Thursday, March 27, 2014

When you think "El Paso," what comes to mind?

Three years ago Jim and I drove by El Paso, Texas, on Interstate 10.  We saw dilapidated homes on the Mexican side of the border, traffic was intense, and all I could think was "I want to be someplace smaller and safer."  

This time we decided to stop in El Paso but were not expecting much.  We thought El Paso equaled crime, drugs and dust.

We stand corrected. 

Almost right off the bat, we heard that in 2014 El Paso was ranked the safest large city in the US for the fourth straight year by an annual study called City Crime Rankings and has been in the study's top three cities with the lowest crime rate since 1997.  Apparently we are not alone with our initial impression, however: two locals we met our first days here -- a young professional-looking man we met while exploring downtown and a server at a pub -- told us they loved El Paso but that it had an undeserved bad reputation.

And the downtown area is lovely.  Restored historic buildings.  A plaza that looks like something I'd imagine you see in a thriving Mexican town.  Pocket parks.  Walkable streets.

Never would have guessed.
Jim near El Paso's Convention Center.
The El Paso Zoo has a painting "Enrichment Program" for it's animals, and about a dozen of the pieces were hanging at the El Paso's Visitor's Center.  The painting above was done by a Sumatran Orangutang named Ibu.  Ibu is the only El Paso Zoo resident who uses a brush to paint and the zoo folks gave her a specially-designed brush that she can't break.  Ibu's favorite paint color is red and she likes to taste her paint.  And this didn't sound nearly as stupid when I read it at the Visitor's Center.
The Kress Building was designed by a company architect for the S. H. Kress and Company, which operated one of its "five and dime" store in El Paso from 1938 until 1997. Most of downtown El Paso seems bustling, but I think this building is empty.  I hope someone restores it because it has beautiful details.
Left: Centre Building, formerly the White House Department Store and Hotel McCoy.  It opened in 1912; the department store was in the basement and the hotel was housed the other six floors.  Right: Mills Building.  It once housed an architectural firm (Trost and Trost) that designed hundreds of buildings in El Paso and other southwest cities.  
A Tiffany stained glass dome in downtown El Paso's elegant Camino Real Hotel.
Artwork on an under-construction off ramp?  I'm not sure, but it's a fun look.
Our lunches at Leo's Restaurant in El Paso.  I had to try the chicken mole (above, front) because nearly 40 years ago I attempted this dish for a dinner party, couldn't find the needed ingredients, and faked it with chocolate and who knows what else (which is my usual cooking style.)  My "chocolate chicken" is still infamous among friends and synonymous for "yuck."  The one above was delectable. The guy we chatted with near the Convention Center suggested this restaurant.  Thank you, Mike!
An Aztec calendar sculpture in one of downtown El Paso's small parks. I read that another El Paso Aztec calendar has solar panels directing electricity to outlets people use to charge phones and other devices. Plus the park has free wifi.
A typical sidewalk display at the Downtown Shopping District near the Mexico/US border. We took a free shuttle to the market and were the only passengers not speaking Spanish.
Downtown as seen from near UTEP, the University  of Texas at El Paso.

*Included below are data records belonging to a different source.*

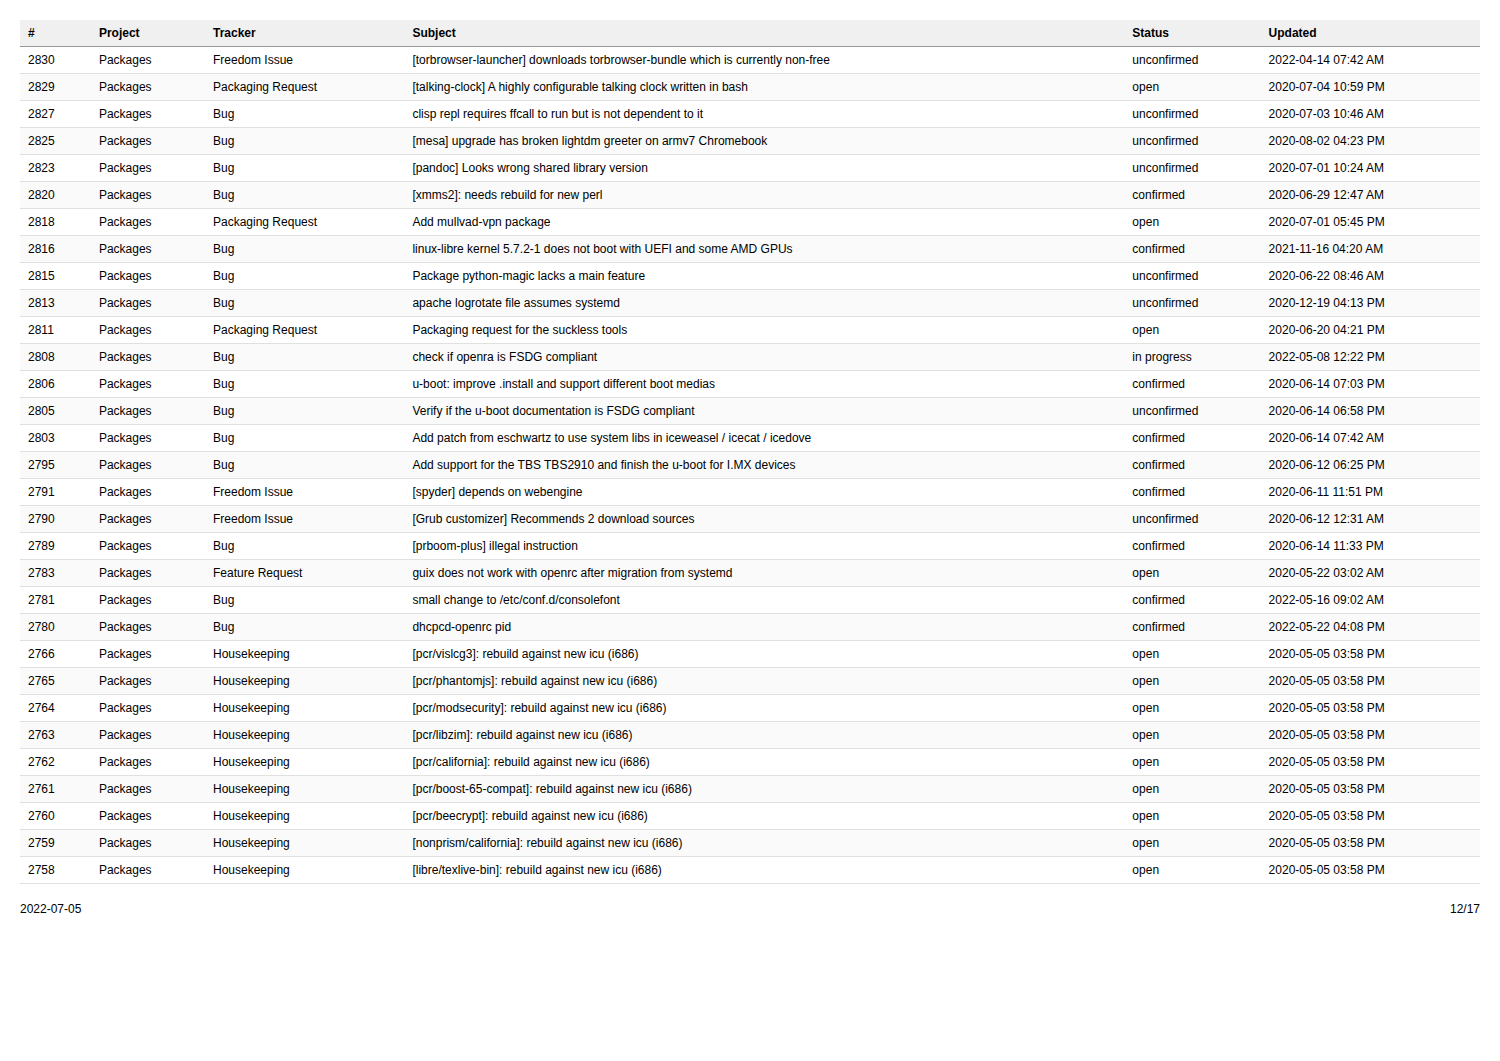| # | Project | Tracker | Subject | Status | Updated |
| --- | --- | --- | --- | --- | --- |
| 2830 | Packages | Freedom Issue | [torbrowser-launcher] downloads torbrowser-bundle which is currently non-free | unconfirmed | 2022-04-14 07:42 AM |
| 2829 | Packages | Packaging Request | [talking-clock] A highly configurable talking clock written in bash | open | 2020-07-04 10:59 PM |
| 2827 | Packages | Bug | clisp repl requires ffcall to run but is not dependent to it | unconfirmed | 2020-07-03 10:46 AM |
| 2825 | Packages | Bug | [mesa] upgrade has broken lightdm greeter on armv7 Chromebook | unconfirmed | 2020-08-02 04:23 PM |
| 2823 | Packages | Bug | [pandoc] Looks wrong shared library version | unconfirmed | 2020-07-01 10:24 AM |
| 2820 | Packages | Bug | [xmms2]: needs rebuild for new perl | confirmed | 2020-06-29 12:47 AM |
| 2818 | Packages | Packaging Request | Add mullvad-vpn package | open | 2020-07-01 05:45 PM |
| 2816 | Packages | Bug | linux-libre kernel 5.7.2-1 does not boot with UEFI and some AMD GPUs | confirmed | 2021-11-16 04:20 AM |
| 2815 | Packages | Bug | Package python-magic lacks a main feature | unconfirmed | 2020-06-22 08:46 AM |
| 2813 | Packages | Bug | apache logrotate file assumes systemd | unconfirmed | 2020-12-19 04:13 PM |
| 2811 | Packages | Packaging Request | Packaging request for the suckless tools | open | 2020-06-20 04:21 PM |
| 2808 | Packages | Bug | check if openra is FSDG compliant | in progress | 2022-05-08 12:22 PM |
| 2806 | Packages | Bug | u-boot: improve .install and support different boot medias | confirmed | 2020-06-14 07:03 PM |
| 2805 | Packages | Bug | Verify if the u-boot documentation is FSDG compliant | unconfirmed | 2020-06-14 06:58 PM |
| 2803 | Packages | Bug | Add patch from eschwartz to use system libs in iceweasel / icecat / icedove | confirmed | 2020-06-14 07:42 AM |
| 2795 | Packages | Bug | Add support for the TBS TBS2910 and finish the u-boot for I.MX devices | confirmed | 2020-06-12 06:25 PM |
| 2791 | Packages | Freedom Issue | [spyder] depends on webengine | confirmed | 2020-06-11 11:51 PM |
| 2790 | Packages | Freedom Issue | [Grub customizer] Recommends 2 download sources | unconfirmed | 2020-06-12 12:31 AM |
| 2789 | Packages | Bug | [prboom-plus] illegal instruction | confirmed | 2020-06-14 11:33 PM |
| 2783 | Packages | Feature Request | guix does not work with openrc after migration from systemd | open | 2020-05-22 03:02 AM |
| 2781 | Packages | Bug | small change to /etc/conf.d/consolefont | confirmed | 2022-05-16 09:02 AM |
| 2780 | Packages | Bug | dhcpcd-openrc pid | confirmed | 2022-05-22 04:08 PM |
| 2766 | Packages | Housekeeping | [pcr/vislcg3]: rebuild against new icu (i686) | open | 2020-05-05 03:58 PM |
| 2765 | Packages | Housekeeping | [pcr/phantomjs]: rebuild against new icu (i686) | open | 2020-05-05 03:58 PM |
| 2764 | Packages | Housekeeping | [pcr/modsecurity]: rebuild against new icu (i686) | open | 2020-05-05 03:58 PM |
| 2763 | Packages | Housekeeping | [pcr/libzim]: rebuild against new icu (i686) | open | 2020-05-05 03:58 PM |
| 2762 | Packages | Housekeeping | [pcr/california]: rebuild against new icu (i686) | open | 2020-05-05 03:58 PM |
| 2761 | Packages | Housekeeping | [pcr/boost-65-compat]: rebuild against new icu (i686) | open | 2020-05-05 03:58 PM |
| 2760 | Packages | Housekeeping | [pcr/beecrypt]: rebuild against new icu (i686) | open | 2020-05-05 03:58 PM |
| 2759 | Packages | Housekeeping | [nonprism/california]: rebuild against new icu (i686) | open | 2020-05-05 03:58 PM |
| 2758 | Packages | Housekeeping | [libre/texlive-bin]: rebuild against new icu (i686) | open | 2020-05-05 03:58 PM |
2022-07-05 12/17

And, just because we thought they were pretty, photos of a few houses near UTEP:


  1. We, too, have negative feelings about El Paso from just driving through. Nice that you stopped and found out there's more than meets the eye along the interstate.

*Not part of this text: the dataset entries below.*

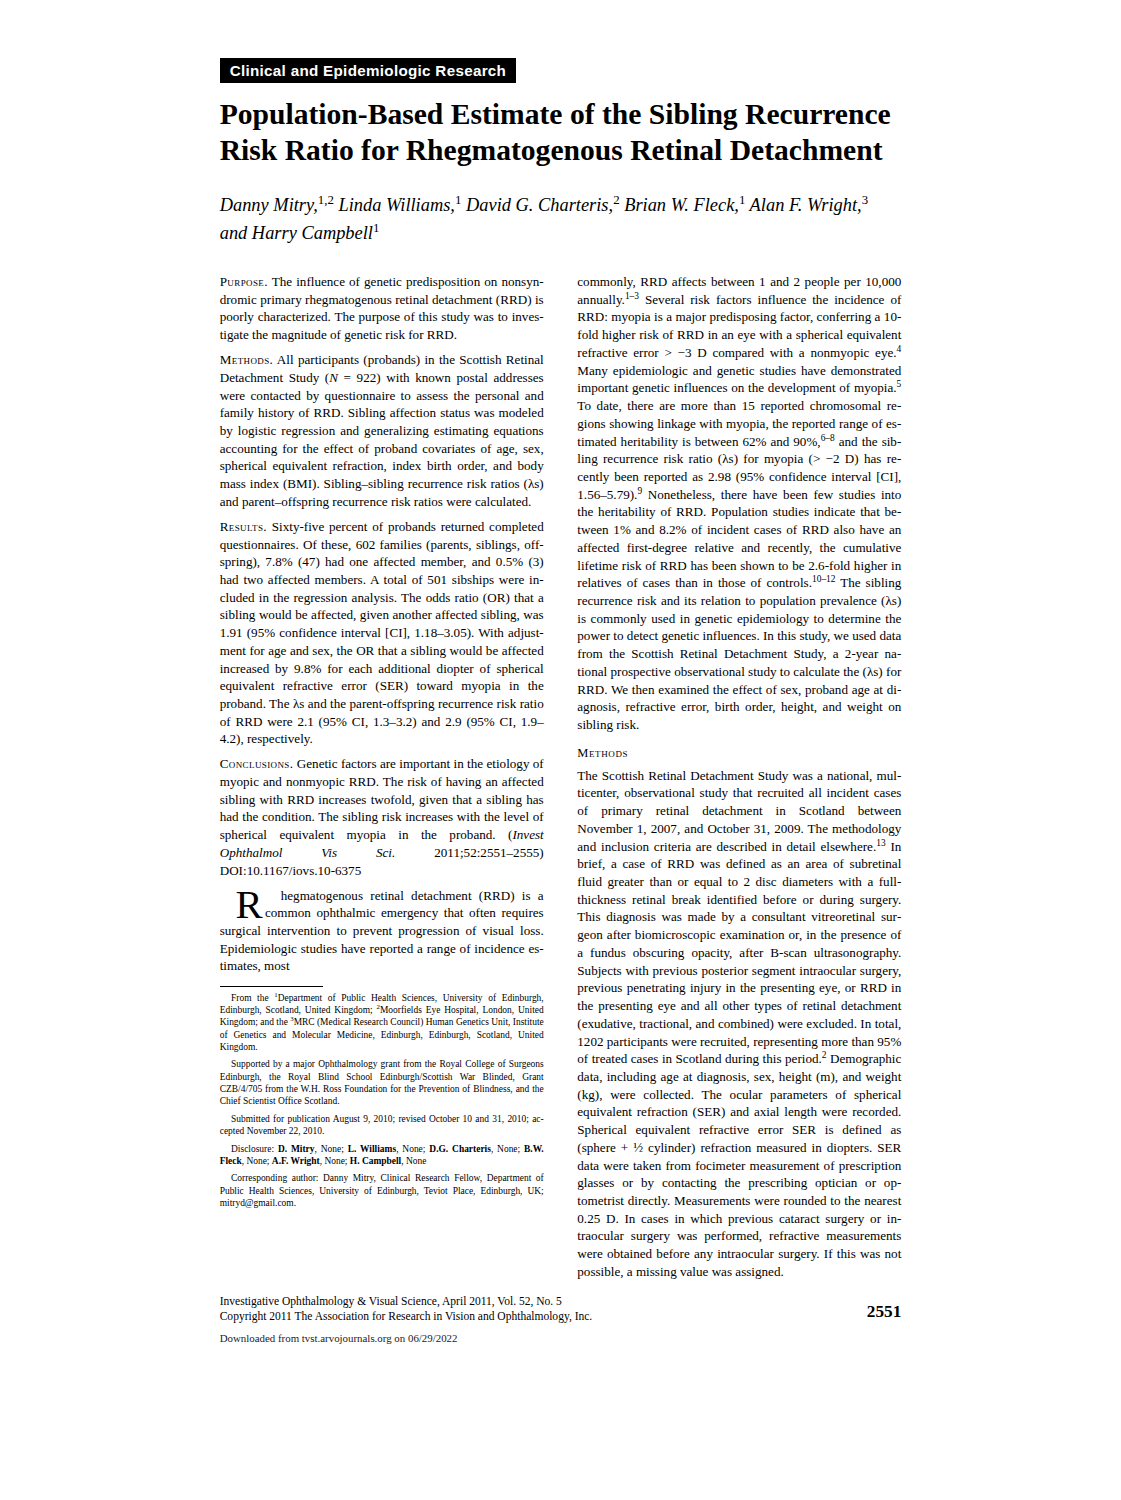Clinical and Epidemiologic Research
Population-Based Estimate of the Sibling Recurrence
Risk Ratio for Rhegmatogenous Retinal Detachment
Danny Mitry,1,2 Linda Williams,1 David G. Charteris,2 Brian W. Fleck,1 Alan F. Wright,3
and Harry Campbell1
Purpose. The influence of genetic predisposition on nonsyndromic primary rhegmatogenous retinal detachment (RRD) is poorly characterized. The purpose of this study was to investigate the magnitude of genetic risk for RRD.
Methods. All participants (probands) in the Scottish Retinal Detachment Study (N = 922) with known postal addresses were contacted by questionnaire to assess the personal and family history of RRD. Sibling affection status was modeled by logistic regression and generalizing estimating equations accounting for the effect of proband covariates of age, sex, spherical equivalent refraction, index birth order, and body mass index (BMI). Sibling–sibling recurrence risk ratios (λs) and parent–offspring recurrence risk ratios were calculated.
Results. Sixty-five percent of probands returned completed questionnaires. Of these, 602 families (parents, siblings, offspring), 7.8% (47) had one affected member, and 0.5% (3) had two affected members. A total of 501 sibships were included in the regression analysis. The odds ratio (OR) that a sibling would be affected, given another affected sibling, was 1.91 (95% confidence interval [CI], 1.18–3.05). With adjustment for age and sex, the OR that a sibling would be affected increased by 9.8% for each additional diopter of spherical equivalent refractive error (SER) toward myopia in the proband. The λs and the parent-offspring recurrence risk ratio of RRD were 2.1 (95% CI, 1.3–3.2) and 2.9 (95% CI, 1.9–4.2), respectively.
Conclusions. Genetic factors are important in the etiology of myopic and nonmyopic RRD. The risk of having an affected sibling with RRD increases twofold, given that a sibling has had the condition. The sibling risk increases with the level of spherical equivalent myopia in the proband. (Invest Ophthalmol Vis Sci. 2011;52:2551–2555) DOI:10.1167/iovs.10-6375
Rhegmatogenous retinal detachment (RRD) is a common ophthalmic emergency that often requires surgical intervention to prevent progression of visual loss. Epidemiologic studies have reported a range of incidence estimates, most
From the 1Department of Public Health Sciences, University of Edinburgh, Edinburgh, Scotland, United Kingdom; 2Moorfields Eye Hospital, London, United Kingdom; and the 3MRC (Medical Research Council) Human Genetics Unit, Institute of Genetics and Molecular Medicine, Edinburgh, Edinburgh, Scotland, United Kingdom.
Supported by a major Ophthalmology grant from the Royal College of Surgeons Edinburgh, the Royal Blind School Edinburgh/Scottish War Blinded, Grant CZB/4/705 from the W.H. Ross Foundation for the Prevention of Blindness, and the Chief Scientist Office Scotland.
Submitted for publication August 9, 2010; revised October 10 and 31, 2010; accepted November 22, 2010.
Disclosure: D. Mitry, None; L. Williams, None; D.G. Charteris, None; B.W. Fleck, None; A.F. Wright, None; H. Campbell, None
Corresponding author: Danny Mitry, Clinical Research Fellow, Department of Public Health Sciences, University of Edinburgh, Teviot Place, Edinburgh, UK; mitryd@gmail.com.
commonly, RRD affects between 1 and 2 people per 10,000 annually.1–3 Several risk factors influence the incidence of RRD: myopia is a major predisposing factor, conferring a 10-fold higher risk of RRD in an eye with a spherical equivalent refractive error > −3 D compared with a nonmyopic eye.4 Many epidemiologic and genetic studies have demonstrated important genetic influences on the development of myopia.5 To date, there are more than 15 reported chromosomal regions showing linkage with myopia, the reported range of estimated heritability is between 62% and 90%,6–8 and the sibling recurrence risk ratio (λs) for myopia (> −2 D) has recently been reported as 2.98 (95% confidence interval [CI], 1.56–5.79).9 Nonetheless, there have been few studies into the heritability of RRD. Population studies indicate that between 1% and 8.2% of incident cases of RRD also have an affected first-degree relative and recently, the cumulative lifetime risk of RRD has been shown to be 2.6-fold higher in relatives of cases than in those of controls.10–12 The sibling recurrence risk and its relation to population prevalence (λs) is commonly used in genetic epidemiology to determine the power to detect genetic influences. In this study, we used data from the Scottish Retinal Detachment Study, a 2-year national prospective observational study to calculate the (λs) for RRD. We then examined the effect of sex, proband age at diagnosis, refractive error, birth order, height, and weight on sibling risk.
Methods
The Scottish Retinal Detachment Study was a national, multicenter, observational study that recruited all incident cases of primary retinal detachment in Scotland between November 1, 2007, and October 31, 2009. The methodology and inclusion criteria are described in detail elsewhere.13 In brief, a case of RRD was defined as an area of subretinal fluid greater than or equal to 2 disc diameters with a full-thickness retinal break identified before or during surgery. This diagnosis was made by a consultant vitreoretinal surgeon after biomicroscopic examination or, in the presence of a fundus obscuring opacity, after B-scan ultrasonography. Subjects with previous posterior segment intraocular surgery, previous penetrating injury in the presenting eye, or RRD in the presenting eye and all other types of retinal detachment (exudative, tractional, and combined) were excluded. In total, 1202 participants were recruited, representing more than 95% of treated cases in Scotland during this period.2 Demographic data, including age at diagnosis, sex, height (m), and weight (kg), were collected. The ocular parameters of spherical equivalent refraction (SER) and axial length were recorded. Spherical equivalent refractive error SER is defined as (sphere + ½ cylinder) refraction measured in diopters. SER data were taken from focimeter measurement of prescription glasses or by contacting the prescribing optician or optometrist directly. Measurements were rounded to the nearest 0.25 D. In cases in which previous cataract surgery or intraocular surgery was performed, refractive measurements were obtained before any intraocular surgery. If this was not possible, a missing value was assigned.
Investigative Ophthalmology & Visual Science, April 2011, Vol. 52, No. 5
Copyright 2011 The Association for Research in Vision and Ophthalmology, Inc.
2551
Downloaded from tvst.arvojournals.org on 06/29/2022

    1. El Paso was a nice surprise. We were only going to stay two days and ended up staying a week. So sorry about your bikes but glad your insurance backed you up. And thanks for listing us on your blog -- we've been getting lots of hits. Safe travels!

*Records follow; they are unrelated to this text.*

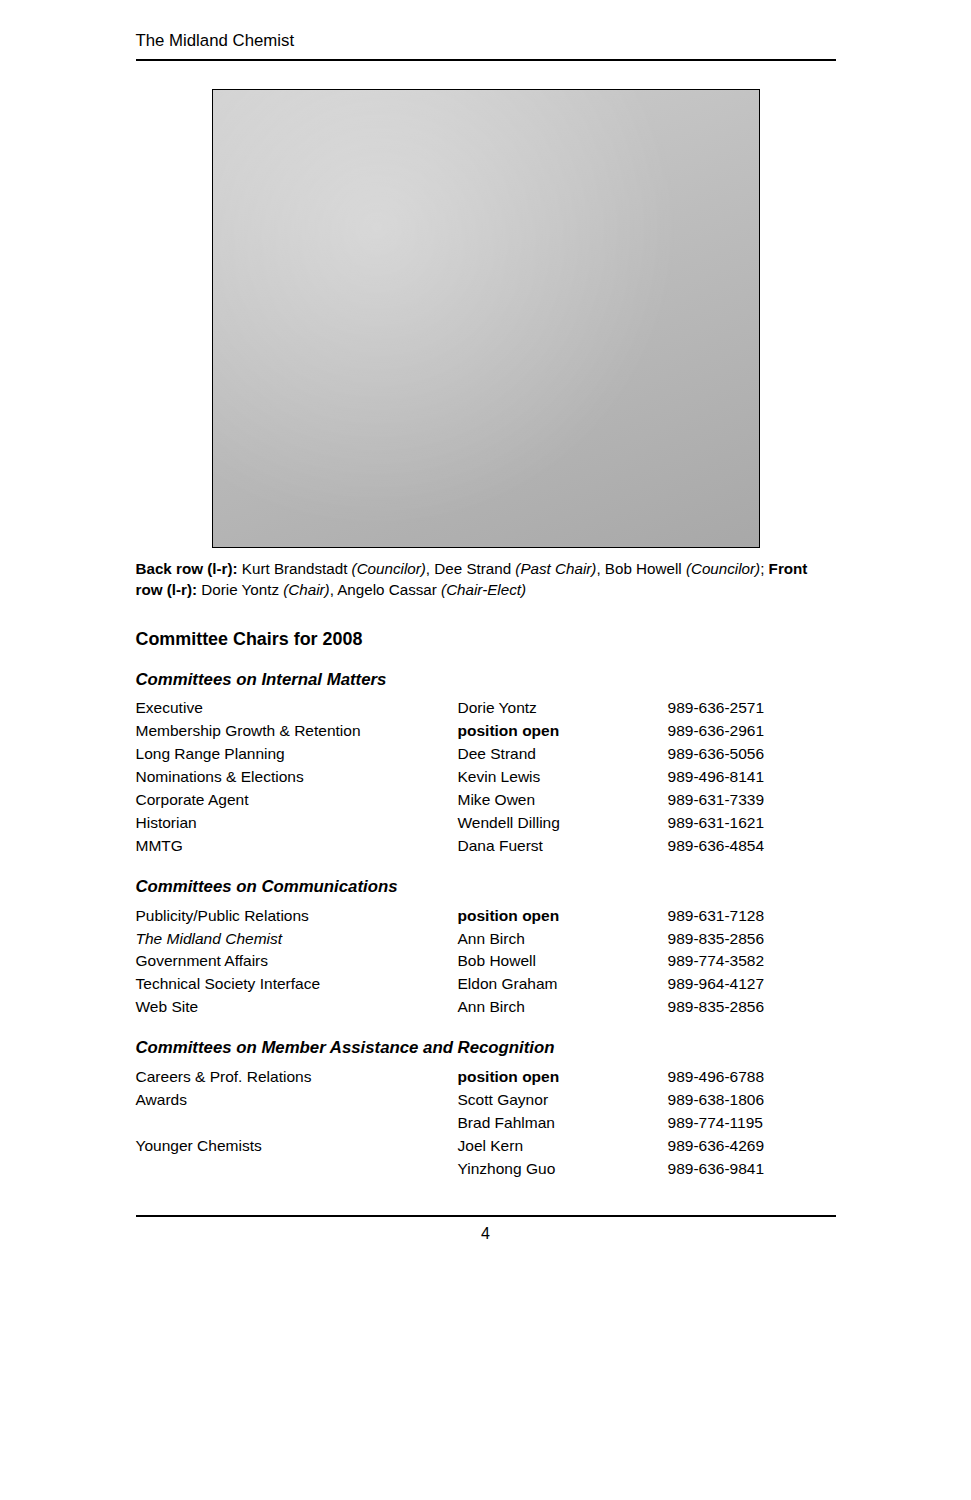The Midland Chemist
Back row (l-r): Kurt Brandstadt (Councilor), Dee Strand (Past Chair), Bob Howell (Councilor); Front row (l-r): Dorie Yontz (Chair), Angelo Cassar (Chair-Elect)
Committee Chairs for 2008
Committees on Internal Matters
| Executive | Dorie Yontz | 989-636-2571 |
| Membership Growth & Retention | position open | 989-636-2961 |
| Long Range Planning | Dee Strand | 989-636-5056 |
| Nominations & Elections | Kevin Lewis | 989-496-8141 |
| Corporate Agent | Mike Owen | 989-631-7339 |
| Historian | Wendell Dilling | 989-631-1621 |
| MMTG | Dana Fuerst | 989-636-4854 |
Committees on Communications
| Publicity/Public Relations | position open | 989-631-7128 |
| The Midland Chemist | Ann Birch | 989-835-2856 |
| Government Affairs | Bob Howell | 989-774-3582 |
| Technical Society Interface | Eldon Graham | 989-964-4127 |
| Web Site | Ann Birch | 989-835-2856 |
Committees on Member Assistance and Recognition
| Careers & Prof. Relations | position open | 989-496-6788 |
| Awards | Scott Gaynor | 989-638-1806 |
| | Brad Fahlman | 989-774-1195 |
| Younger Chemists | Joel Kern | 989-636-4269 |
| | Yinzhong Guo | 989-636-9841 |
4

  2. To answer your question -- Marty Robbins and Rosa's Cantina! Showing my age. Of course, at the time (back in the early 60s) I would have kept the fact that I listened to a "Country/Western" song a secret. Sophisticates like me just listened to "Rock". Now I know enough to know that no one cares what music I listen(ed) to. But boy, that song sure wrapped everything up for me. Romance, Violence, Jealousy, and of course the universal truth that in the end the love for a woman brings nothing but trouble.